Some situations are particularly ripe for perceived pressure. The medical transport flights discussed above are one example. Another would be the once-a-year vacation trip you have been planning for months. Typically there are nonrefundable deposits at hotels or resorts and other time-critical issues that can apply intense pressure to give it a try, even though the weather picked the day of your departure to demonstrate its power over your schedule.
I actually think that pressure is at the heart of most accidents.
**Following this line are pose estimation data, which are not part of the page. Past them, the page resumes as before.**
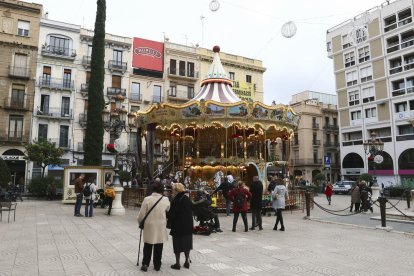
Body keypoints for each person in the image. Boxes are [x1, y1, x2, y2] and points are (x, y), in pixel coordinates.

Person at [137, 181, 170, 272]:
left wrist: (140, 222)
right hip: (160, 225)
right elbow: (168, 210)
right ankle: (157, 264)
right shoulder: (166, 200)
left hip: (149, 225)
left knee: (148, 244)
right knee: (159, 245)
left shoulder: (147, 199)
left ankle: (145, 263)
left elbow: (141, 215)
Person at [167, 183, 193, 270]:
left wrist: (166, 214)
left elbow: (172, 214)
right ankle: (186, 261)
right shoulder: (186, 198)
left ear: (176, 191)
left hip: (178, 225)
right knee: (187, 243)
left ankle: (177, 263)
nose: (172, 192)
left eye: (173, 190)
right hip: (188, 225)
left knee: (177, 244)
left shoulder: (176, 200)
If there weren’t something applying real or perceived pressure on the pilots or crews, they would not have departed or continued in the face of the adverse conditions that led to the accidents. Since pressure is a fact of life, we need to carefully assess the pressure we are exposed to so we can look at the situation with the proper perspective. Thus an important part of preflight planning is to realistically assess the answers to these questions:
• How much pressure are you experiencing?
• What is the source of that pressure?
• Are those sources internal or external or both?
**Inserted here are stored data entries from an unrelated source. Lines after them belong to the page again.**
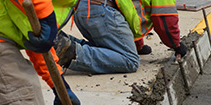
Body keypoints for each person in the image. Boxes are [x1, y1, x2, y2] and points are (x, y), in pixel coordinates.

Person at [54, 0, 187, 74]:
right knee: (130, 61)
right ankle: (70, 52)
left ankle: (61, 43)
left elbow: (132, 11)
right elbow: (165, 20)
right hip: (103, 11)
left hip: (83, 10)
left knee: (106, 50)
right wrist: (176, 45)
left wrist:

• What are the potential consequences if you don’t take the flight or don’t make it to the destination on time?
• What are the potential consequences if you try to make it?
• Is avoiding the potential consequences of not making it on time worth the risks you will take to try to make it?
Ultimately the decision can often be simplified to “Is this trip worth dying for?” Or perhaps “It’s not going to help the patient if the person dies on the way to the hospital!” However, to come to that kind of realization, you need to consciously assess the pressures, risks and potential consequences you are facing. So before every flight, determine if you are experiencing any internal or external pressure, real or perceived, and then make the mental adjustment to ensure you can realistically assess whether you should depart or continue without letting that pressure affect your decision.